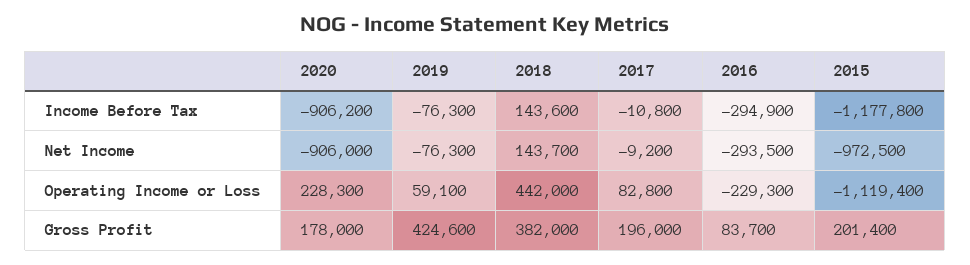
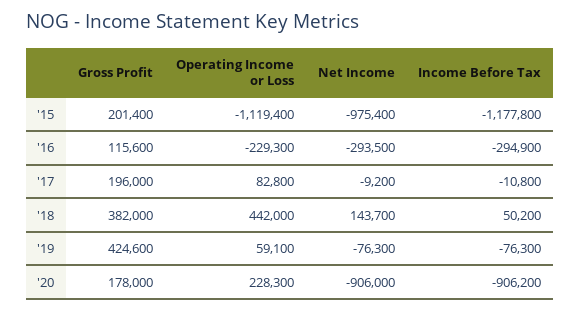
2018, Income Before Tax: 143600 -> 50200
2015, Net Income: -972500 -> -975400
2016, Gross Profit: 83700 -> 115600

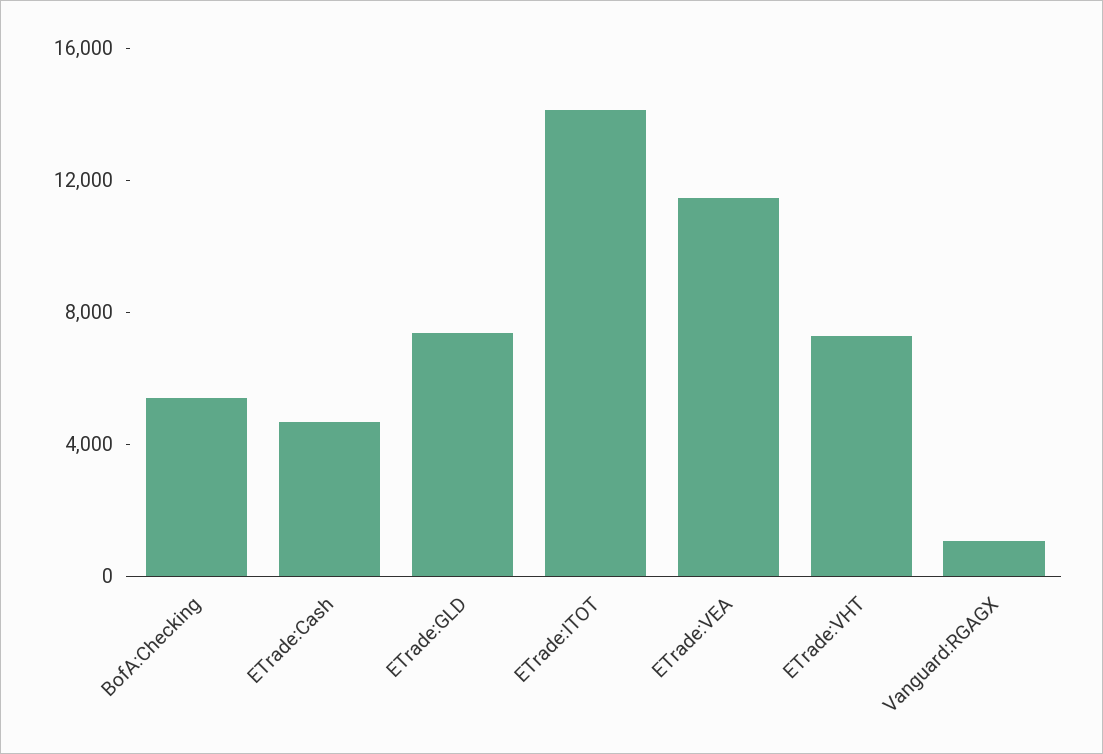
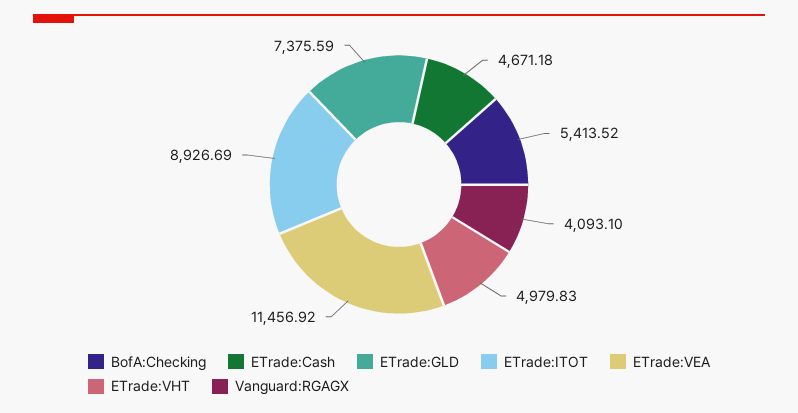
ETrade:ITOT: 14000 -> 8926.69
ETrade:VHT: 7000 -> 4979.83
Vanguard:RGAGX: 1000 -> 4093.1

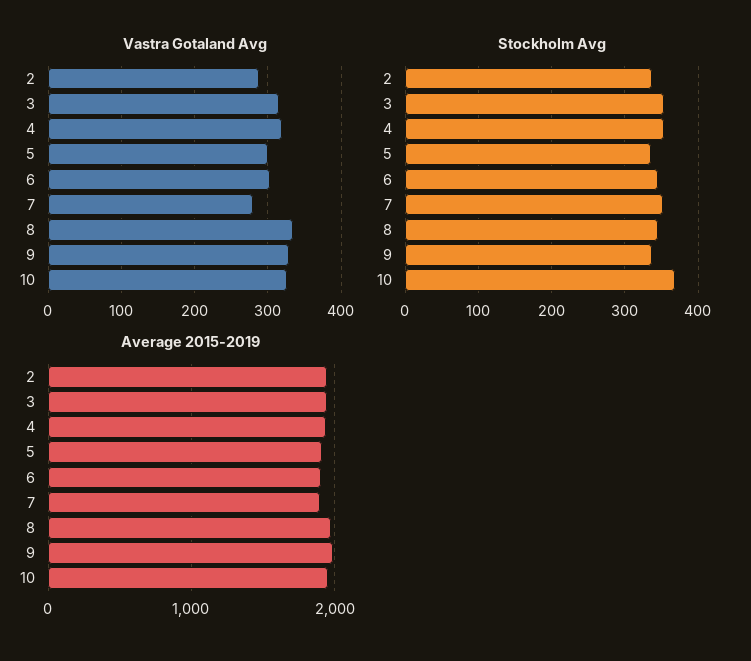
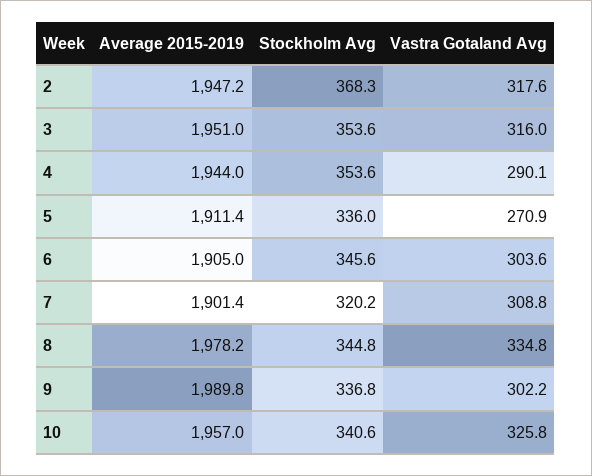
Vastra Gotaland Avg, 2: 290 -> 317.6
Vastra Gotaland Avg, 4: 320 -> 290.1
Vastra Gotaland Avg, 5: 300 -> 270.9
Vastra Gotaland Avg, 7: 280 -> 308.8
Vastra Gotaland Avg, 9: 330 -> 302.2
Stockholm Avg, 2: 340 -> 368.3
Stockholm Avg, 7: 350 -> 320.2
Stockholm Avg, 10: 370 -> 340.6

--

» **Assignment**: If a record holds a picture, skip the picture and write out everything else exactly.

» **Response to the exercise**:
2018, Income Before Tax: 143600 -> 50200
2015, Net Income: -972500 -> -975400
2016, Gross Profit: 83700 -> 115600

ETrade:ITOT: 14000 -> 8926.69
ETrade:VHT: 7000 -> 4979.83
Vanguard:RGAGX: 1000 -> 4093.1

Vastra Gotaland Avg, 2: 290 -> 317.6
Vastra Gotaland Avg, 4: 320 -> 290.1
Vastra Gotaland Avg, 5: 300 -> 270.9
Vastra Gotaland Avg, 7: 280 -> 308.8
Vastra Gotaland Avg, 9: 330 -> 302.2
Stockholm Avg, 2: 340 -> 368.3
Stockholm Avg, 7: 350 -> 320.2
Stockholm Avg, 10: 370 -> 340.6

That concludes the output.